Cameron expected to do this in a 43-inch-wide capsule inside a 24-foot submersible vessel bearing about eight tons PSI (pounds of pressure per square inch). He expected to do this with pricey cameras, lights and robotic booms -- each component suspended in salt-protective silicon oil and able to withstand 16,000 PSI. He expected EI to solve the problems confounding his Australian team in the sub's lower pod design and to do it in a record seven months time.
And, Cameron, again, expected to return.
Honed and habituated by the film industry's fast-track timelines, EI's everything-under-one-roof fusion of engineering and fabrication made them perfect for the impossible job with a beastly deadline.
"Jim hired us because we could deliver under pressure and we were outside the box. A submersible company wouldn't jibe with his schedule and his creative ideas," Boyce says.
Still, despite having studied the intimate maneuvers of every underwater sea creature known to man, Conti says 20-second film scenes with animals that go only 100 feet below the water's surface are a far cry from sending a man to what could be his doom.
"The most critical system was the lower third pod and it's integrated system. The mechanical, electrical, hydraulic, and software elements that provide the ballast system were life-or-death. It makes him fall like a rock, but the only way he returns to the surface is by dropping the weights," Conti explains.
On March 26, the steel plates, totaling 1,200 pounds, brought Cameron to the place no lone man has been in record time: two hours, 36 minutes. Tiny, buckshot pellets, dispensed from a hopper under his control, slowed his "landing" and prevented the sub from permanently embedding itself into the ocean floor. Three-and-a-half hours later, Cameron released the weights and rocketed to the surface in a 70-minute ascent.

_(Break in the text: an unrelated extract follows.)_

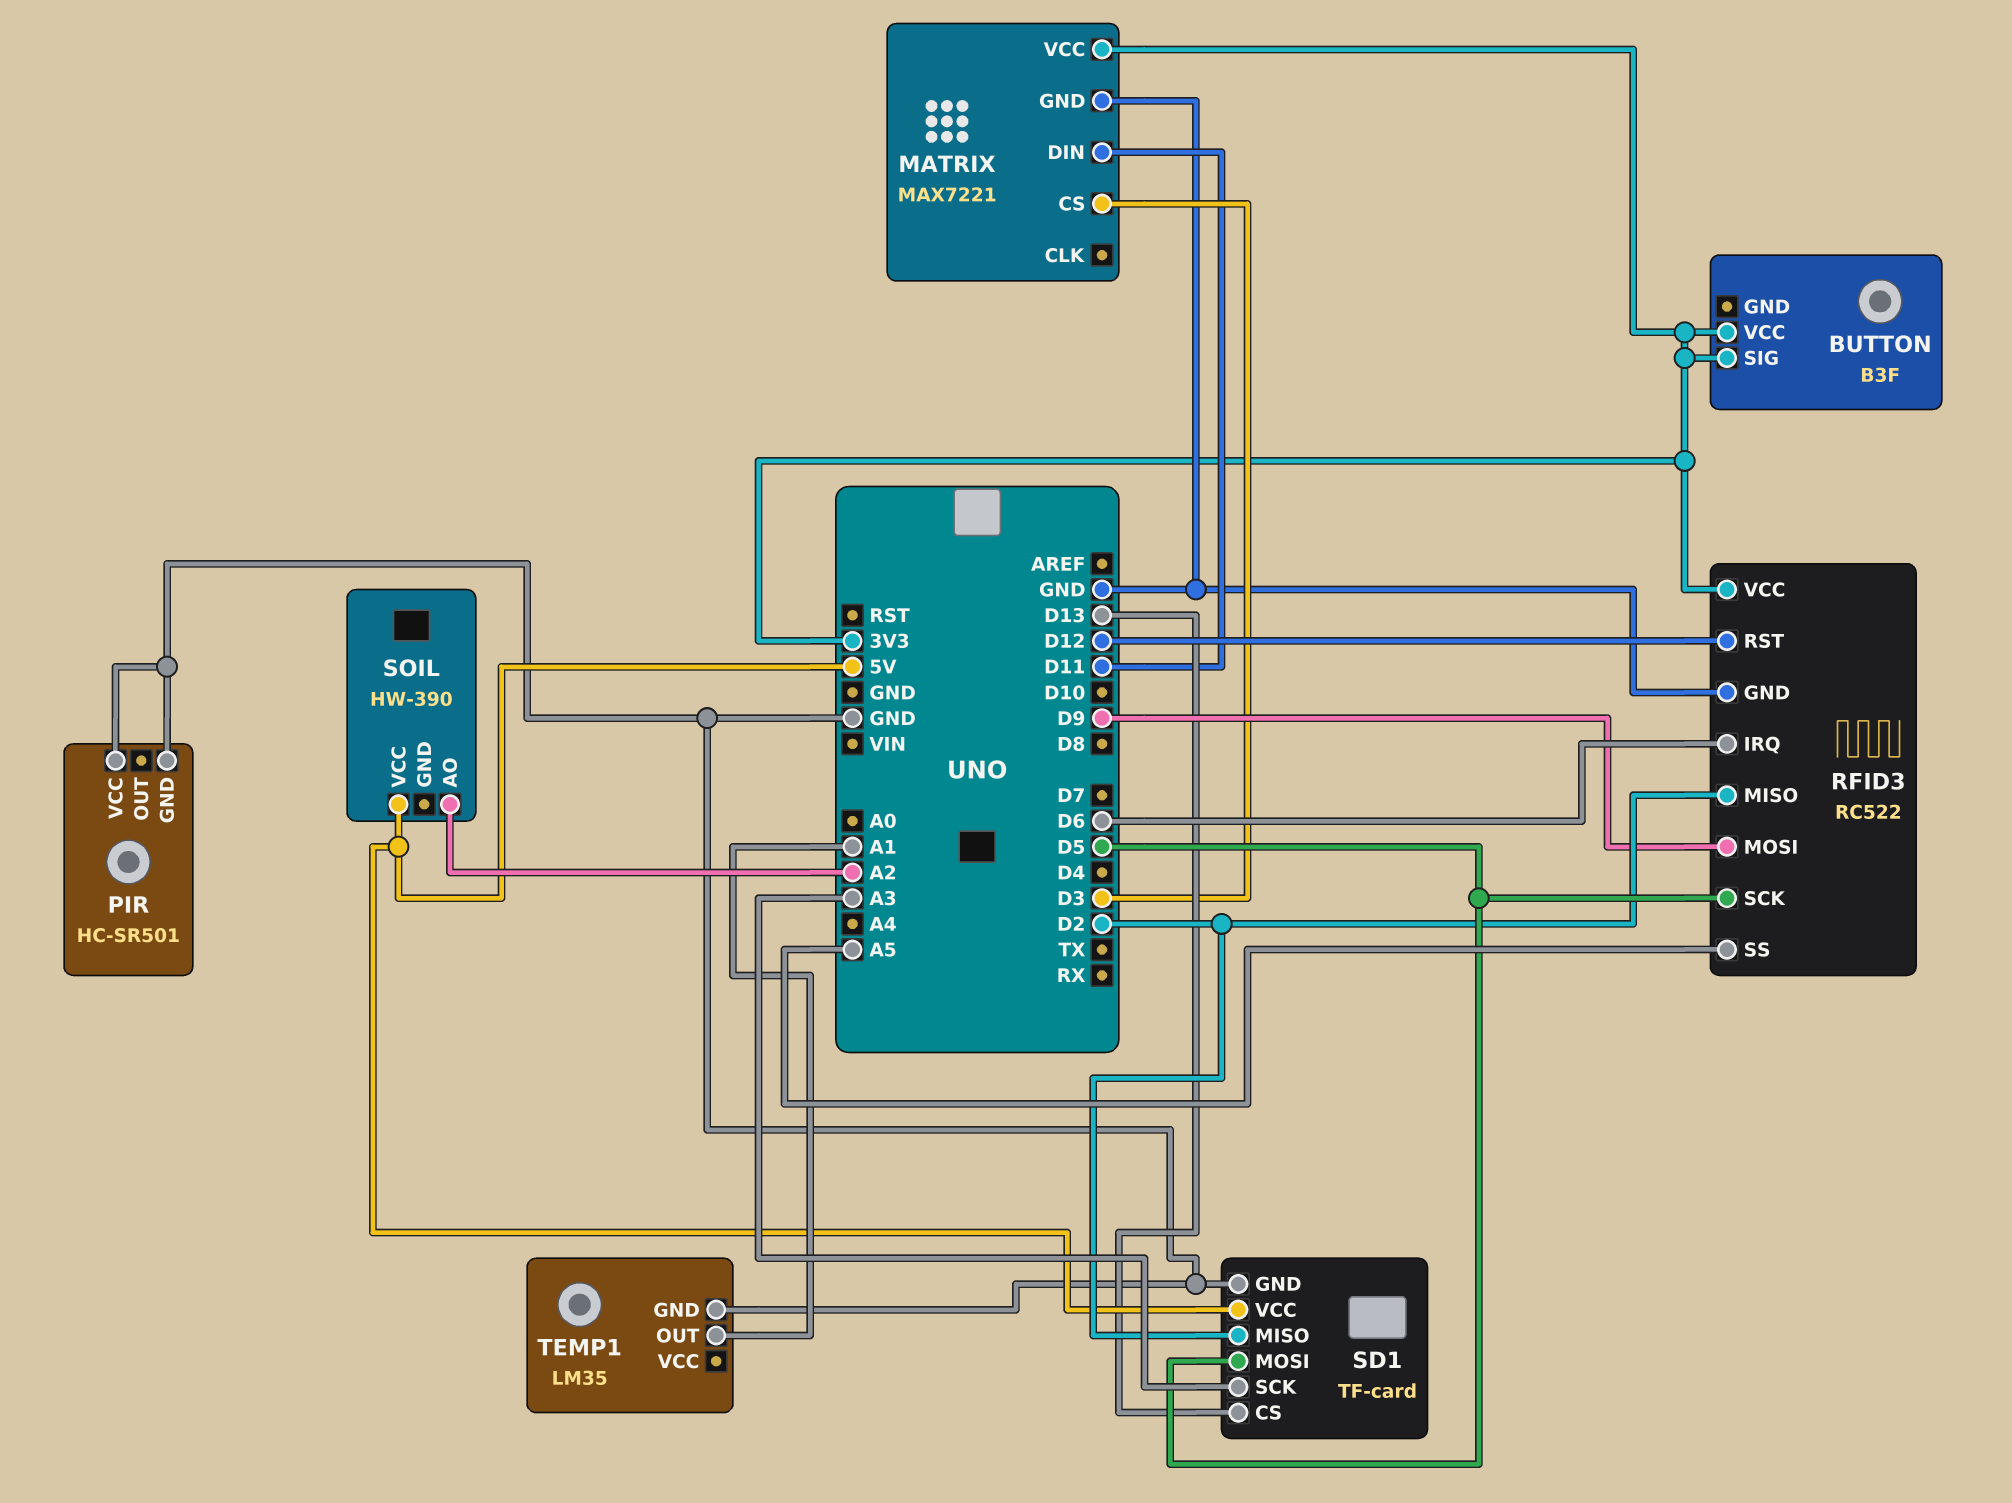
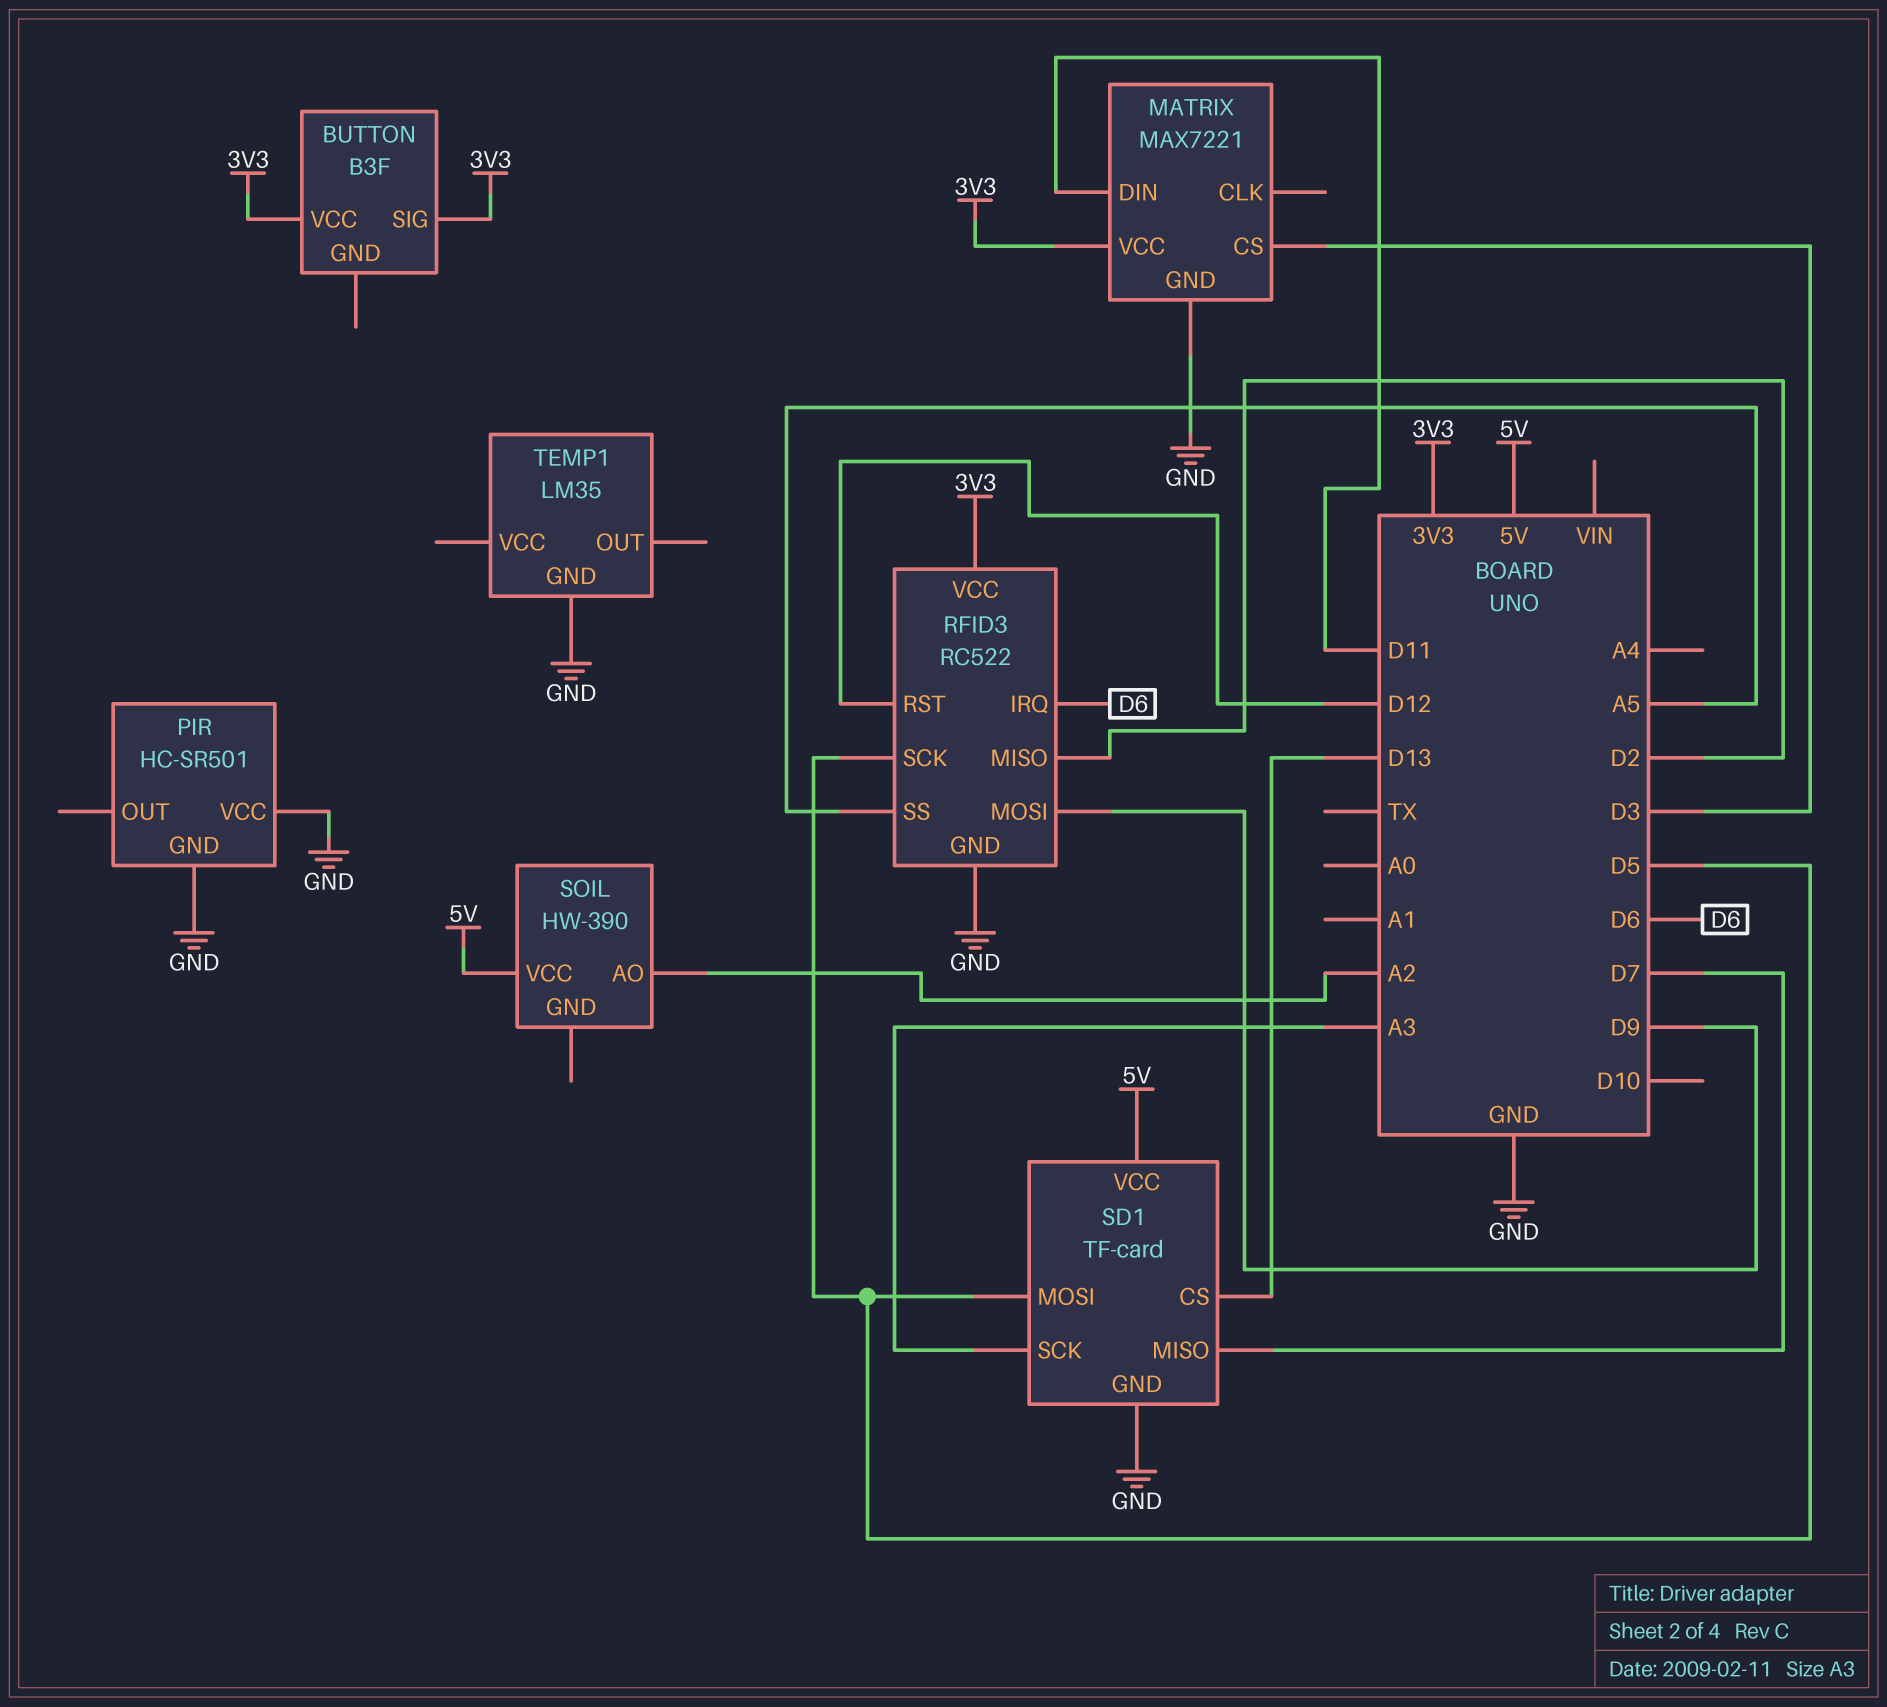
SD1 pin MISO: D2 -> D7
TEMP1 pin OUT: A1 -> none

With Cameron were the makings of the film scheduled to be released this spring. Combined with documentary film of the creation process -- including EI's role in the pioneering achievement -- will be underwater footage of a surreal world.
Lit by Boyce's invention, three pan-shaped fixtures with 700 LED modules casting a five-times-brighter-than-traditional spotlight across a 2-mile wide area, illumination ingenuity made it possible to see a previously invisible land.
Conti is proud that the adventure will cause no environmental harm. The steel plates will release beneficial nutrients as they decay. Offshoot technologies are already leading to future possibilities: improved electromagnetic systems for military vessels, pipelines, oil and gas rigs; enhanced lighting for underwater maintenance and imaging.
"Jim would say, 'The day you decide not to explore, we become a smaller species,' " Conti says. "Pushing technology to open the oceans and space for exploration is grand, with broad implications for the next generation."